Friday, August 11, 2006

Tipping point? 

Last time I filled the tank on my (diesel) car, it cost nearly £50. I’d think twice about spending that on a new pair of trainers every other year, yet I routinely pour that amount into my fuel tank every other week.

How long before a tankful tops £100? Then £200?

Rob Paterson in his blog today looks back to a chilling view of the future he penned 10 months ago, which opens like this:

“Imagine it is 2010 - you live in the suburbs of a big city. You teach at York University. Gas prices are about $8.00 a litre (The China factor) and are just going up to $12 as the coup in Saudi Arabia has taken Saudi oil off the market. You wonder how you are going to cope…”

The story develops as Rob paints a detailed picture describing the far-reaching impact on everyday life of this simple change, and it makes for thought-provoking reading.

One thing in particular struck me. Society – in the developed world – depends at all levels of its operation on transportation, and if, for whatever reason, transportation is no longer readily (i.e. economically) available, society will undergo some dramatic changes.

You might debate the timescale in Rob’s story – 2010 is very near – but to do so rather misses a key point.

There’s a critical question in all this which is probably impossible to answer – is there a tipping point? In the stimulus-response relationship, as the stimulus – e.g. fuel cost - changes gradually, does the response also change gradually, or does there come a point at which the response undergoes accelerated change to a new state of semi-equilibrium?

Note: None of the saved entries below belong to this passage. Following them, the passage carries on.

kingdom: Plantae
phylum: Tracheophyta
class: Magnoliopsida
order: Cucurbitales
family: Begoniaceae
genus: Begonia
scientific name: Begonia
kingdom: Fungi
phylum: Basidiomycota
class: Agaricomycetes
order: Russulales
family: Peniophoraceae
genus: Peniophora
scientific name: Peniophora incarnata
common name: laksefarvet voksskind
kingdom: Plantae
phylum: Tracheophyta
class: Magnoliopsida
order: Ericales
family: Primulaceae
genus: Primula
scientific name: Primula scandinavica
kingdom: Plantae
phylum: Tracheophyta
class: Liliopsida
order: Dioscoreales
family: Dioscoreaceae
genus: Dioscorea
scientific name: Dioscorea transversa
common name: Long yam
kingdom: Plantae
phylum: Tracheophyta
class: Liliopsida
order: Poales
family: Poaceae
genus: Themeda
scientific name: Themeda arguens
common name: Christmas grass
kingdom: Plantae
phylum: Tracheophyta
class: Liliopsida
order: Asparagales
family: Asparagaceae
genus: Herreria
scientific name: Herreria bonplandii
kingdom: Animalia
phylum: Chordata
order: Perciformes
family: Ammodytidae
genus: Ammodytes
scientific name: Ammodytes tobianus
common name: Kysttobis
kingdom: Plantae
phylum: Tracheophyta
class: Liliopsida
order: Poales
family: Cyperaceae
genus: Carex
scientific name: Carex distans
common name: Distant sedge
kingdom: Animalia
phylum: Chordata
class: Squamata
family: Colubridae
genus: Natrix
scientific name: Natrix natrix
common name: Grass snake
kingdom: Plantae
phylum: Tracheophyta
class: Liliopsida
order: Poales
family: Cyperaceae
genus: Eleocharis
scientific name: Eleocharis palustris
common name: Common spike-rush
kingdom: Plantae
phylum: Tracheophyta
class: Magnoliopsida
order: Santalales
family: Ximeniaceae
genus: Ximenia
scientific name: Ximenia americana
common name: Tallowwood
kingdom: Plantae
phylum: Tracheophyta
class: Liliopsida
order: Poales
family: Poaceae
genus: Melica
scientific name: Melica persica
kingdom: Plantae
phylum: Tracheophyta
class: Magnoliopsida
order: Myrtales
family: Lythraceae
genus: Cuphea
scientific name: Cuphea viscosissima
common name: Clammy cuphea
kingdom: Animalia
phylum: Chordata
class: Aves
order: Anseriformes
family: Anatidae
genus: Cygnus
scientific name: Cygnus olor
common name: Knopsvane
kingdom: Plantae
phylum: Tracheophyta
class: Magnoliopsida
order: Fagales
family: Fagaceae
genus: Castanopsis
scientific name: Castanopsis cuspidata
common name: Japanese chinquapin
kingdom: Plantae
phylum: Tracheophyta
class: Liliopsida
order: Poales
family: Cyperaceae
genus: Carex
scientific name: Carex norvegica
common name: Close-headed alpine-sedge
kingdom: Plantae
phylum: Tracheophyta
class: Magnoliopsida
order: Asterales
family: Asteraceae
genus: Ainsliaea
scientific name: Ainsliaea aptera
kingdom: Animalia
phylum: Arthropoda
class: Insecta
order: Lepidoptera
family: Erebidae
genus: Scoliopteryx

Back in the 1970s, all sorts of doom and gloom was forecast as oil prices shot skywards, yet the world carried on largely as before; although the equilibrium may have shifted a little, the new equilibrium was not so very far from the old. For a while, fuel economy became the most significant factor in new car advertisements, but these days motorists have adapted to higher fuel costs; mpg figures hardly feature in the ads and although I haven’t looked up the statistics my guess is that the ratio of sales high performance cars to fuel efficient cars is probably much as it was 40 years ago. Sure, a lot of development work has gone into improving fuel efficiency, but essentially our car buying and using habits haven’t changed significantly. Those who want speed and power and the opportunity to be ostentatious are prepared to pay for it.

But will that continue? Will we simply carry on adjusting our personal budgets in proportion, or is there a tipping point where the increased cost of transportation results in wholesale changes to the way in which everyone, from individuals to corporations, manages their business?

Rob’s scenario is that there is a tipping point. Maybe there is, maybe there isn’t. But if there is, it could easily be just around the corner, and things could look very different just a few short years from now. I wonder what other factors have the potential to upset the apple cart of society’s complex web of inter-related systems?

Thanks, Rob, for a deeply thought-provoking piece.